**WHAT IS NEEDED**
Count the lines below that hold the word "Figure" and say how many, with no other text.

**GIVEN ENTRIES**
'''

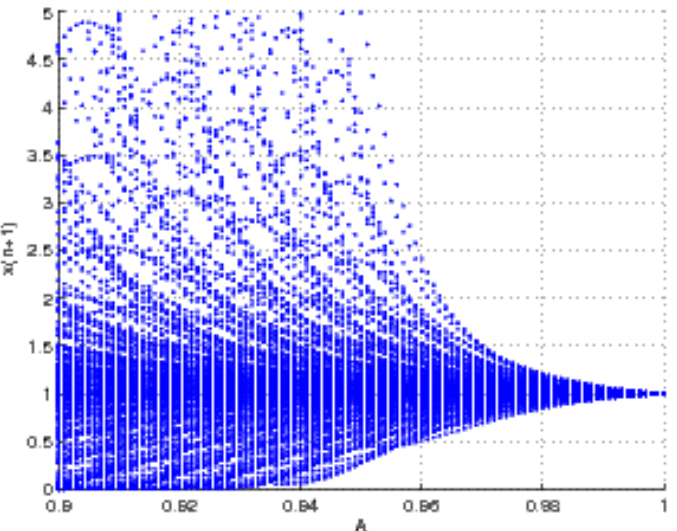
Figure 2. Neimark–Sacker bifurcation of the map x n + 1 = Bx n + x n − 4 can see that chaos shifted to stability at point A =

'''
'''

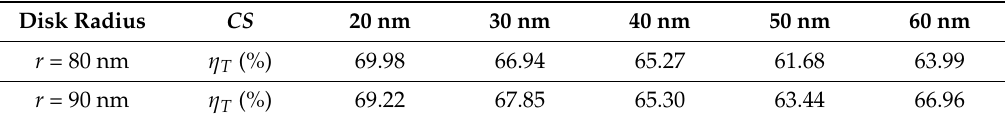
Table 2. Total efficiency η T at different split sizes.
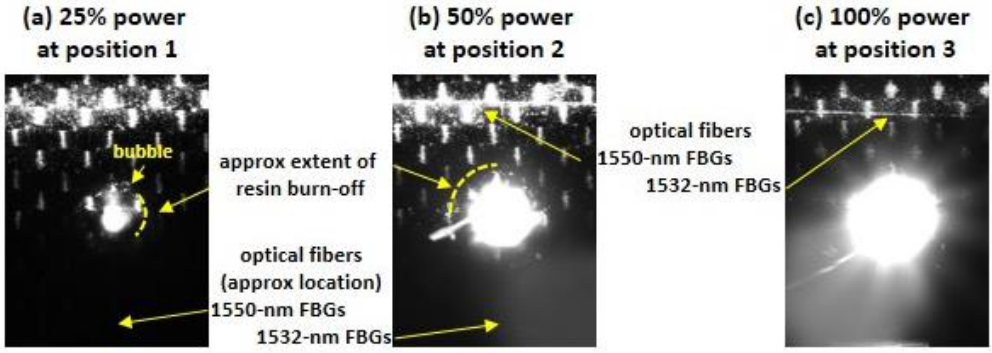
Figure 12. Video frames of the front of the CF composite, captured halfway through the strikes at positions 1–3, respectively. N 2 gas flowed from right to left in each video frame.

'''
'''

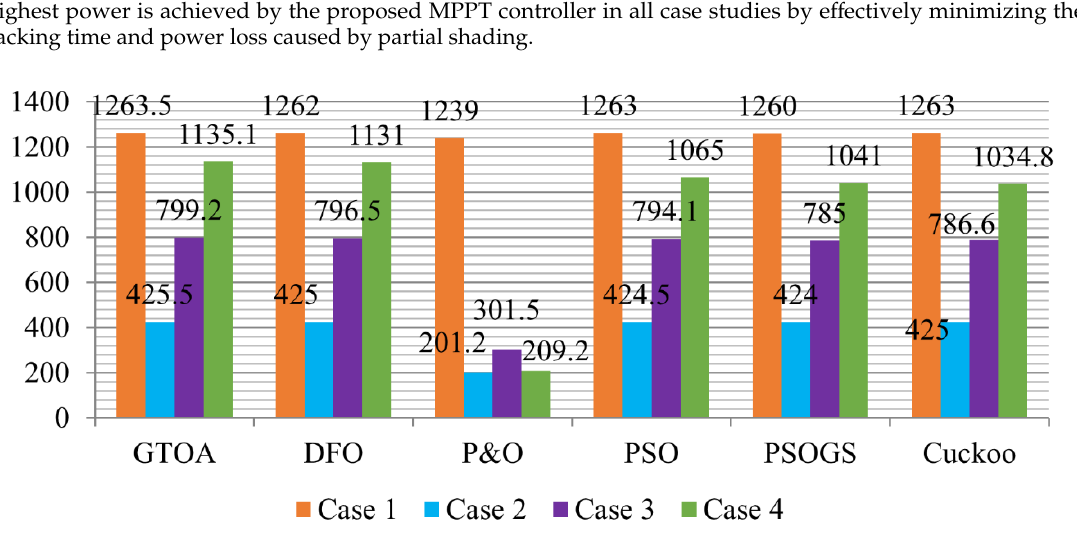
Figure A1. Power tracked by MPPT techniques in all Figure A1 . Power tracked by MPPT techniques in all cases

'''

**SOLUTION**
3